**WORK REQUIRED:**
Set down all of the data that follows word for word, without the images.

▬▬▬▬▬▬▬▬▬▬

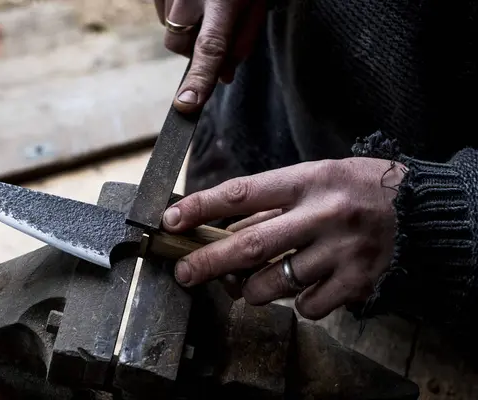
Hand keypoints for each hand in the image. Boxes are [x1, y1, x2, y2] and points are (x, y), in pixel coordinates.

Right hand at [154, 0, 266, 112]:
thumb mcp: (256, 5)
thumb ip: (242, 43)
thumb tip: (224, 77)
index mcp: (223, 1)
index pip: (210, 48)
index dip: (199, 79)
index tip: (186, 105)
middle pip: (179, 43)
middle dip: (193, 50)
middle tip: (215, 33)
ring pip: (170, 28)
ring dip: (186, 30)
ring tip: (208, 6)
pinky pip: (162, 10)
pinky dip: (177, 13)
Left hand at [163, 158, 406, 319]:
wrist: (419, 208)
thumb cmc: (357, 189)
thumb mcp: (315, 178)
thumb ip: (272, 204)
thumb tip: (222, 231)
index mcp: (308, 180)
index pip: (242, 193)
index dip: (201, 208)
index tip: (172, 220)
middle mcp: (324, 214)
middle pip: (251, 246)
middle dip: (209, 263)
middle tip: (184, 273)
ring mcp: (342, 251)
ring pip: (275, 283)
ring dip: (250, 288)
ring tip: (250, 284)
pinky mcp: (357, 281)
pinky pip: (308, 306)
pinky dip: (297, 302)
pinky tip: (306, 287)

▬▬▬▬▬▬▬▬▬▬

**ANSWER AREA:**
Hand keypoints for each hand in the image. Boxes are [x1, y1, x2, y2] and points are (x, y), in pixel coordinates.

Right hand at [154, 0, 266, 112]:
thumb mcp: (256, 5)
thumb ip: (242, 43)
thumb tip: (224, 77)
index mcp: (223, 1)
index pip: (210, 48)
index dip: (199, 79)
index tip: (186, 105)
middle pip: (179, 43)
middle dip: (193, 50)
middle tip: (215, 33)
ring pip: (170, 28)
ring dip: (186, 30)
ring tip: (208, 6)
pinky pip: (162, 10)
pinky dip: (177, 13)
Left hand at [163, 158, 406, 319]:
wrist: (419, 208)
thumb cmc: (357, 189)
thumb mcp: (315, 178)
thumb ip: (272, 204)
thumb tip: (222, 231)
index mcp: (308, 180)
index pip: (242, 193)
index dip: (201, 208)
index tip: (172, 220)
middle mcp: (324, 214)
middle pip: (251, 246)
middle dip: (209, 263)
middle tip: (184, 273)
ring mcp: (342, 251)
ring pip: (275, 283)
ring dip: (250, 288)
ring tip: (250, 284)
pinky mcp: (357, 281)
pinky pip: (308, 306)
pinky dip: (297, 302)
pinky tip: (306, 287)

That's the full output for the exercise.